The central causative pathway for the development of hemorrhoidal pathology is an associated increase in intraabdominal pressure. This increase may be secondary to straining, constipation, or obesity. Other etiologic factors can include diarrhea, pregnancy, and ascites. Aging is also associated with dysfunction of the supporting smooth muscle tissue, resulting in prolapse of hemorrhoidal tissues.
Hemorrhoids are normal structures and thus are treated only if they become symptomatic. Common complaints include bleeding, pain, prolapse, and swelling. After nonoperative measures have failed, treatment is largely applied on the basis of size and symptomatology. Internal hemorrhoids classically are categorized as grade 1, with enlargement, but no prolapse outside the anal canal; grade 2, with prolapse through the anal canal on straining, but with spontaneous reduction; grade 3, manual reduction required; or grade 4, hemorrhoids cannot be reduced into the anal canal.
First-degree hemorrhoidal disease can usually be treated with nonsurgical measures. The primary goal is to decrease straining with bowel movements and thus reduce the intra-abdominal pressure transmitted to the hemorrhoidal vessels. Larger hemorrhoids may present with prolapse of the mucosal lining with or without bleeding. Irritation of the external hemorrhoid may cause pain/itching. The mainstay of nonoperative hemorrhoidal treatment is aimed at keeping the stool soft and consists of increased fiber and water consumption.
Patients with second-degree hemorrhoids can be offered a trial of nonsurgical management, although a number of these measures may fail and require procedural intervention. Third- and fourth-degree hemorrhoids generally require surgery.
Common office procedures in the management of patients with symptomatic hemorrhoids include rubber band ligation, infrared coagulation, bipolar diathermy, sclerotherapy, and cryotherapy. All these techniques rely on some form of tissue destruction, which then results in fixation of the remaining hemorrhoidal tissues.
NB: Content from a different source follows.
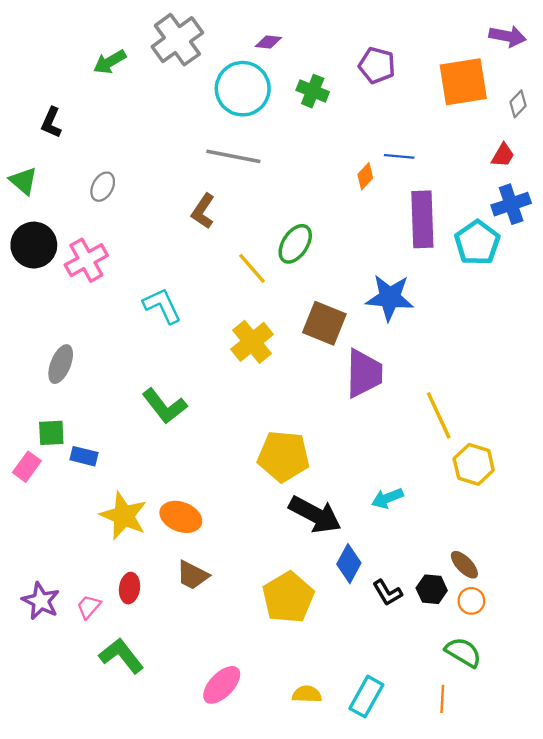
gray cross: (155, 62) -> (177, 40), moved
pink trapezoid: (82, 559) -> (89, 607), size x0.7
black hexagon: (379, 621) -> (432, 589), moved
Rubber band ligation is the most frequently used procedure in the United States. This technique is most often used to address first- and second-degree hemorrhoids, although third-degree hemorrhoids can occasionally be treated with this technique as well. The rubber band causes necrosis of the intervening tissue over the course of 7 to 10 days and is passed in the patient’s stool. The resultant ulcer and scar are thought to cause a local “pexy” of the surrounding tissue. The most common of the many implements available for application of the rubber bands is a suction ligator, which allows the surgeon to draw in the hemorrhoidal tissue and apply the rubber band with one hand ( Fig. 32.2A ). Other devices require that the operator grasp the hemorrhoidal pedicle with a long forceps and apply the rubber band with the other hand ( Fig. 32.2B and C ). The most important visual factor is application of the band above the dentate line. Questioning the patient about pain and sensation before applying the band may prevent application of the band at an incorrect site.
Hemorrhoidal banding controls bleeding in more than 90% of cases. Complications are rare but include vasovagal response, pain, bleeding, and pelvic sepsis. Pelvic sepsis may rarely result from perforation by incorporation of the distal rectal wall into the band. Classically, the combination of pain, urinary retention, and fever after banding should raise suspicion of pelvic sepsis.